Я вспомнил урок истории от Жулиана и еще раз проанализировал прошлое: до того, как Ничто убил сына Некто, он был чем-то или кем-то. Вполне возможно, что был Кто-то и был Некто. Вероятно, что он убил сына другого себя и сгинул в небытие, став Ничем. Но другая часть, темная, осталась?
– И породил новый уровень человечества, – ответил дряхлым басом Ничто. Ощущалось, что он хотел создать впечатление сурового мужика. Слишком много было наигранности, как на празднике для детей (из другого мира), посвященном деду с белой бородой и шубой до пят. Сплошные театральные «хо-хо» да «ох-ох».
– Ага! Ты здесь и ты все слышишь! Я так и знал! Но у тебя же были дети? От твоей части?
– Я нигде. И да, родились сын и дочь. День и ночь. Свет и тень. Труд и лень. Вещь и хрень. А ты думал, я на вашем языке базарить не умею? Пока есть Великое равновесие, все офигенно, а когда одна часть перевешивает другую – рождается Хаос – полный пиз…
– Пожалуйста, не надо.
– Почему?
– Ну, не идет вам такой язык, вы старый, вам много лет. Как-то странно слышать такое от вас.
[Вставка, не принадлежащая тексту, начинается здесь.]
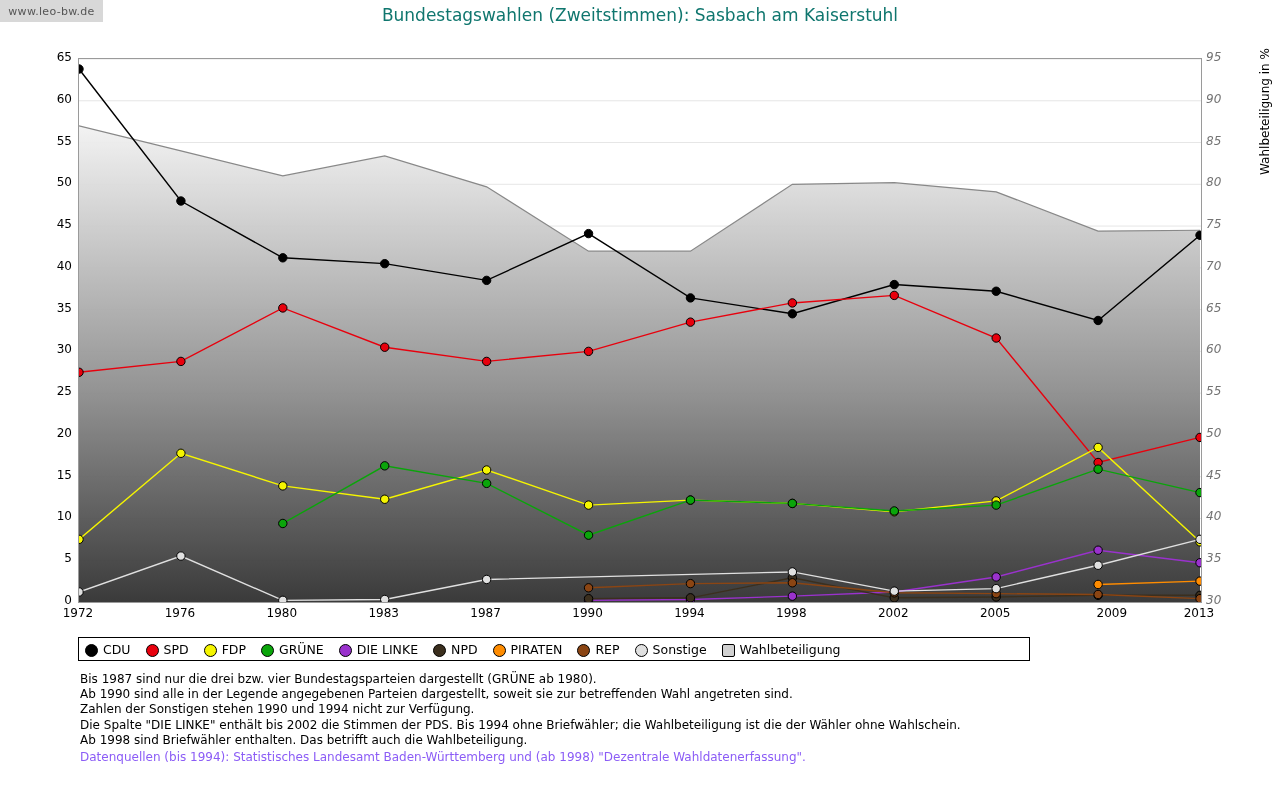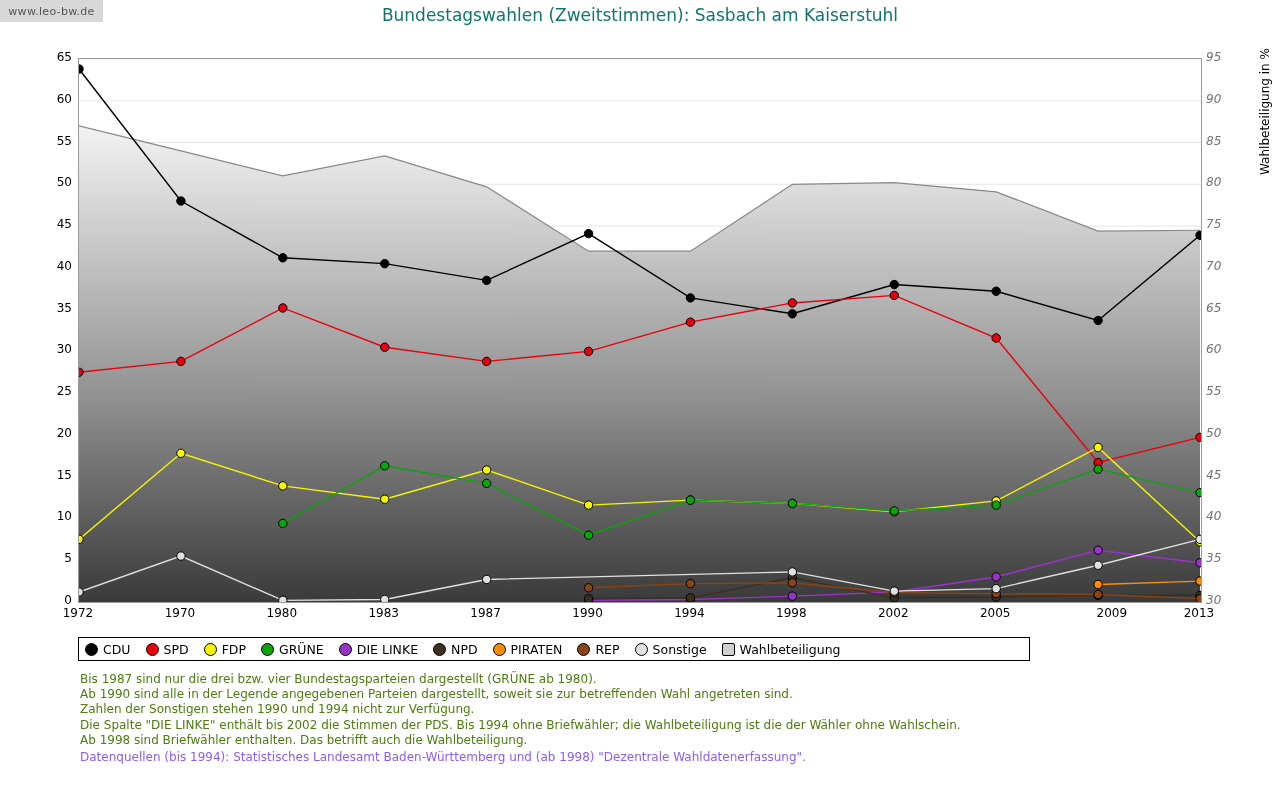"1970" div.xtick { text: 1970 -> 1976 }
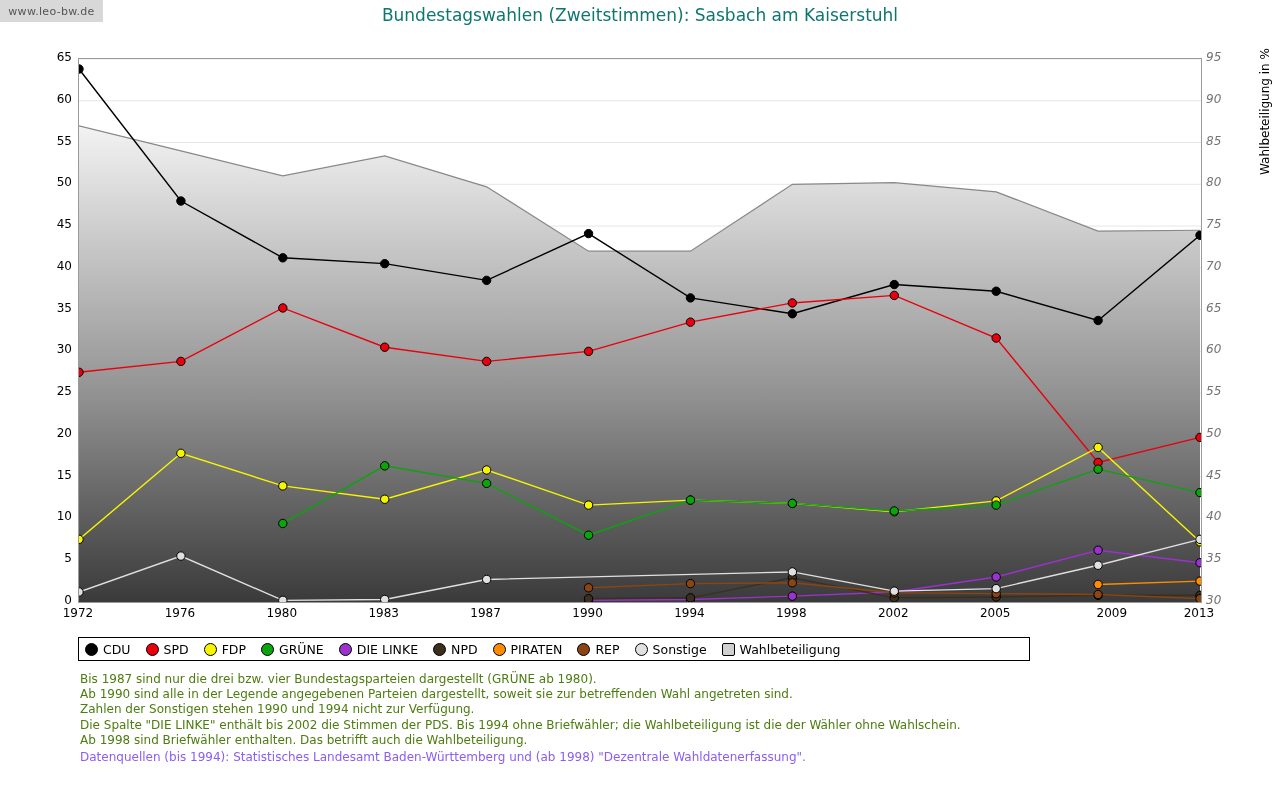"CDU" .legend-item { align-items: center -> flex-end }
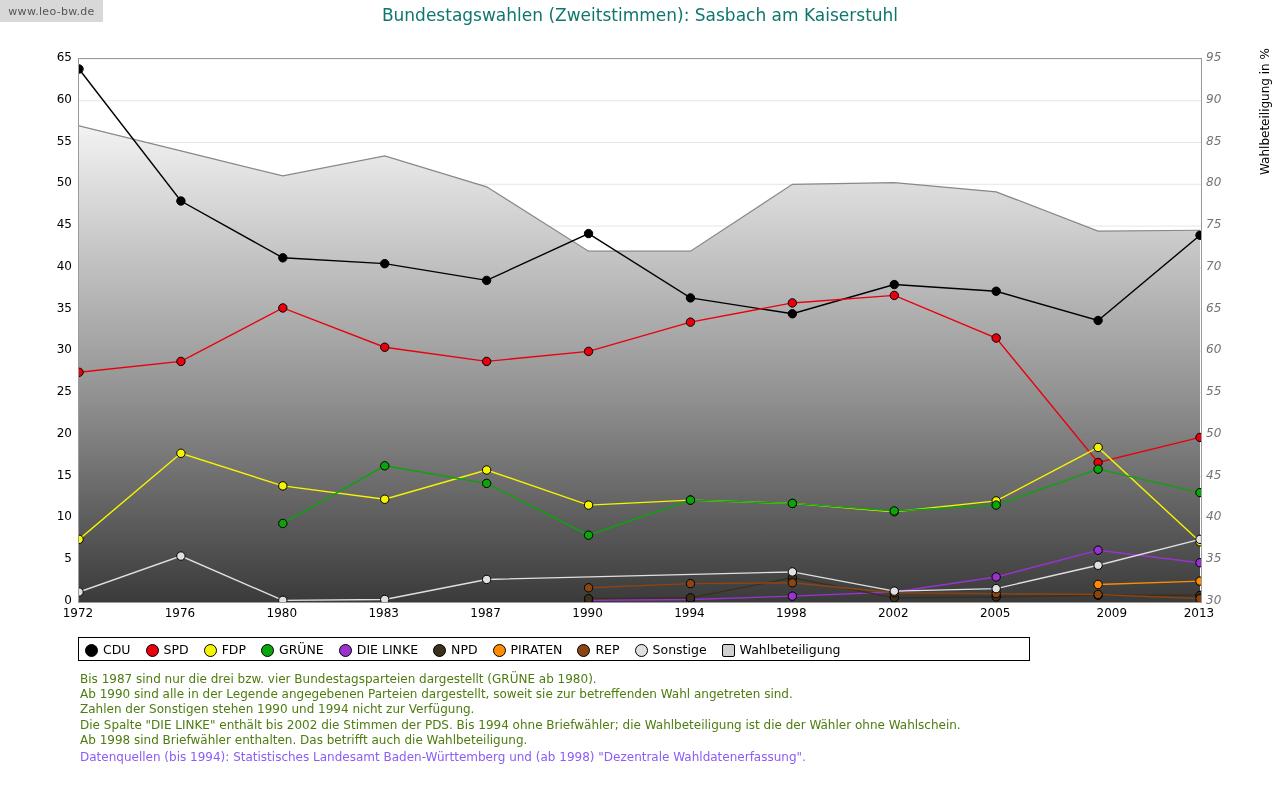"Bis 1987 sind nur die" #notes { color: #4d7c0f -> #000000 }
– Время – понятие относительное, как и умение слышать, кстати. Каждый слышит ровно то, что хочет услышать, и не обращает внимания на то, что нужно знать.
Волоски на теле встали дыбом, и на этот раз молния попала в меня.
Очень много в мире сложностей,
Не уйдёшь лишь от кончин.
Пойми, желание – миллион возможностей,
Нежелание – миллион причин.
Я почувствовал внезапно подкравшийся свет, который беспощадно начал раздражать мои и без того чувствительные глаза. Они оказались во власти засохших камушков слезной соли и пыли, пытаясь расклеить длинные пушистые ресницы, что не особо удавалось, а мне доставляло адский дискомфорт. Я медленно пошевелил конечностями и проверил их на наличие перебоев: вроде все работает как надо. Пощипывание и покалывание кожи напомнило мне о том, что я здесь и сейчас, а не где-то там. Половину из того, что я видел во сне, не помню, да и вряд ли вспомню. Самое главное, что если я проснулся и что-то болит, означает одно – я жив.
Доносилось пение птичек, кудахтанье кур, а из приоткрытого окна веяли легкие ноты скошенной травы, навоза и цветов. Пахло ранним октябрьским утром, а петух уже трубил во все горло, стараясь отругать солнце за столь ранний восход.